Could you repeat the records below exactly, without the pictures?

(Recorded data)

# # # # #

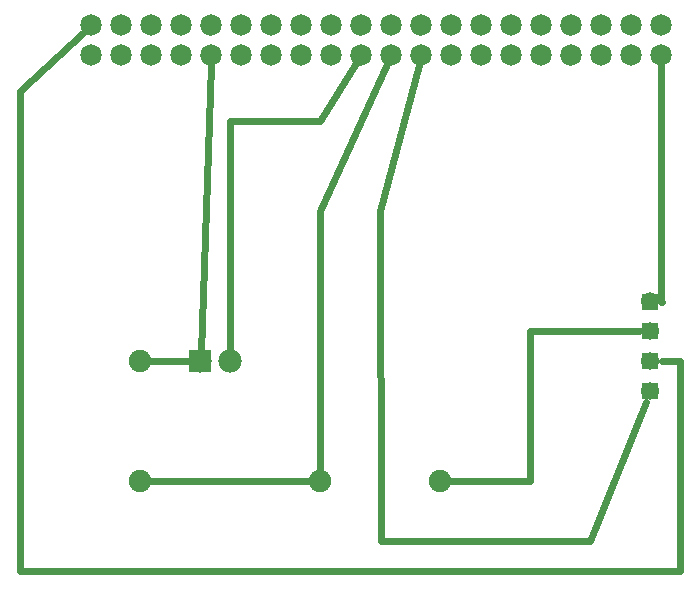
<source format=gbl>
G04 MADE WITH FRITZING*
G04 WWW.FRITZING.ORG*
G04 DOUBLE SIDED*
G04 HOLES PLATED*
G04 CONTOUR ON CENTER OF CONTOUR VECTOR*
%ASAXBY*%
%FSLAX23Y23*%
%MOIN*%
%OFA0B0*%
%SFA1.0B1.0*%
%ADD10C,0.071889*%
%ADD11C,0.071917*%
%ADD12C,0.060000*%
%ADD13C,0.075000*%
%ADD14C,0.078000*%
%ADD15R,0.055556X0.055556*%
%ADD16R,0.078000X0.078000*%
%ADD17C,0.024000*%
%LNCOPPER0*%
G90*
G70*
G54D10*
X338Y2017D03*
X438Y2017D03*
X538Y2017D03*
X638Y2017D03*
G54D11*
X738Y2017D03*
G54D10*
X838Y2017D03*
X938Y2017D03*
X1038Y2017D03*
X1138Y2017D03*
G54D11*
X1238Y2017D03*
G54D10*
X1338Y2017D03*
G54D11*
X1438Y2017D03*
G54D10*
X1538Y2017D03*
X1638Y2017D03*
X1738Y2017D03*
X1838Y2017D03*
G54D11*
X1938Y2017D03*
G54D10*
X2038Y2017D03*
X2138Y2017D03*
X2238Y2017D03*
X2238Y2117D03*
X2138Y2117D03*
X2038Y2117D03*
G54D11*
X1938Y2117D03*
G54D10*
X1838Y2117D03*
X1738Y2117D03*
X1638Y2117D03*
X1538Y2117D03*
G54D11*
X1438Y2117D03*
G54D10*
X1338Y2117D03*
G54D11*
X1238Y2117D03*
G54D10*
X1138Y2117D03*
X1038Y2117D03*
X938Y2117D03*
X838Y2117D03*
G54D11*
X738Y2117D03*
G54D10*
X638Y2117D03*
X538Y2117D03*
X438Y2117D03*
X338Y2117D03*
G54D12*
X2201Y897D03*
X2201Y997D03*
X2201Y1097D03*
X2201Y1197D03*
G54D13*
X1101Y597D03*
X1501Y597D03*
X501Y997D03*
X501Y597D03*
G54D14*
X701Y997D03*
X801Y997D03*
G54D15*
X2201Y997D03*
X2200Y898D03*
X2200Y1097D03*
X2200Y1194D03*
G54D16*
X701Y997D03*
G54D17*
X530Y997D02*
X671Y997D01*
D02*
X737Y1984D02*
X702Y1027D01*
D02*
X1800Y597D02*
X1800Y1097D01*
D02*
X1800Y1097D02*
X2162Y1097D01*
D02*
X1530Y597D02*
X1800Y597D01*
D02*
X1101Y1496D02*
X1324Y1987D01*
D02*
X1101Y625D02*
X1101Y1496D01*
D02*
X2237Y1194D02*
X2238Y1984D01*
D02*
X2239Y1194D02*
X2237Y1194D01*
D02*
X1429Y1985D02*
X1301Y1496D01*
D02*
X1301Y1496D02*
X1302Y396D01*
D02*
X1302Y396D02*
X2000Y396D01*
D02*
X2000Y396D02*
X2186Y862D01*
D02*
X2240Y997D02*
X2299Y997D01*
D02*
X2299Y997D02*
X2299Y297D01*
D02*
X2299Y297D02*
X101Y296D01*
D02*
X101Y296D02*
X101Y1897D01*
D02*
X101Y1897D02*
X314Y2095D01*
D02*
X530Y597D02*
X1073Y597D01*
D02*
X801Y1296D02*
X801Y1027D01*
D02*
X801Y1797D02*
X801Y1296D01*
D02*
X1101Y1797D02*
X801Y1797D01*
D02*
X1220Y1989D02*
X1101Y1797D01*
G04 End of Copper0*
M02*
</source>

# # # # #

Exercise response:
<source format=gbl>
G04 MADE WITH FRITZING*
G04 WWW.FRITZING.ORG*
G04 DOUBLE SIDED*
G04 HOLES PLATED*
G04 CONTOUR ON CENTER OF CONTOUR VECTOR*
%ASAXBY*%
%FSLAX23Y23*%
%MOIN*%
%OFA0B0*%
%SFA1.0B1.0*%
%ADD10C,0.071889*%
%ADD11C,0.071917*%
%ADD12C,0.060000*%
%ADD13C,0.075000*%
%ADD14C,0.078000*%
%ADD15R,0.055556X0.055556*%
%ADD16R,0.078000X0.078000*%
%ADD17C,0.024000*%
%LNCOPPER0*%
G90*
G70*
G54D10*
X338Y2017D03*
X438Y2017D03*
X538Y2017D03*
X638Y2017D03*
G54D11*
X738Y2017D03*
G54D10*
X838Y2017D03*
X938Y2017D03*
X1038Y2017D03*
X1138Y2017D03*
G54D11*
X1238Y2017D03*
G54D10*
X1338Y2017D03*
G54D11*
X1438Y2017D03*
G54D10*
X1538Y2017D03*
X1638Y2017D03*
X1738Y2017D03*
X1838Y2017D03*
G54D11*
X1938Y2017D03*
G54D10*
X2038Y2017D03*
X2138Y2017D03*
X2238Y2017D03*
X2238Y2117D03*
X2138Y2117D03*
X2038Y2117D03*
G54D11*
X1938Y2117D03*
G54D10*
X1838Y2117D03*
X1738Y2117D03*
X1638Y2117D03*
X1538Y2117D03*
G54D11*
X1438Y2117D03*
G54D10*
X1338Y2117D03*
G54D11*
X1238Y2117D03*
G54D10*
X1138Y2117D03*
X1038Y2117D03*
X938Y2117D03*
X838Y2117D03*
G54D11*
X738Y2117D03*
G54D10*
X638Y2117D03*
X538Y2117D03*
X438Y2117D03*
X338Y2117D03*
G54D12*
X2201Y897D03*
X2201Y997D03*
X2201Y1097D03*
X2201Y1197D03*
G54D13*
X1101Y597D03*
X1501Y597D03*
X501Y997D03*
X501Y597D03*
G54D14*
X701Y997D03*
X801Y997D03*
G54D15*
X2201Y997D03*
X2200Y898D03*
X2200Y1097D03*
X2200Y1194D03*
G54D16*
X701Y997D03*
G54D17*
X530Y997D02*
X671Y997D01*
D02*
X737Y1984D02*
X702Y1027D01*
D02*
X1800Y597D02*
X1800Y1097D01*
D02*
X1800Y1097D02*
X2162Y1097D01*
D02*
X1530Y597D02*
X1800Y597D01*
D02*
X1101Y1496D02*
X1324Y1987D01*
D02*
X1101Y625D02*
X1101Y1496D01*
D02*
X2237Y1194D02*
X2238Y1984D01*
D02*
X2239Y1194D02*
X2237Y1194D01*
D02*
X1429Y1985D02*
X1301Y1496D01*
D02*
X1301Y1496D02*
X1302Y396D01*
D02*
X1302Y396D02*
X2000Y396D01*
D02*
X2000Y396D02*
X2186Y862D01*
D02*
X2240Y997D02*
X2299Y997D01*
D02*
X2299Y997D02*
X2299Y297D01*
D02*
X2299Y297D02*
X101Y296D01*
D02*
X101Y296D02*
X101Y1897D01*
D02*
X101Y1897D02*
X314Y2095D01*
D02*
X530Y597D02*
X1073Y597D01*
D02*
X801Y1296D02*
X801Y1027D01*
D02*
X801Y1797D02*
X801Y1296D01*
D02*
X1101Y1797D02*
X801Y1797D01*
D02*
X1220Y1989D02*
X1101Y1797D01*
G04 End of Copper0*
M02*
</source>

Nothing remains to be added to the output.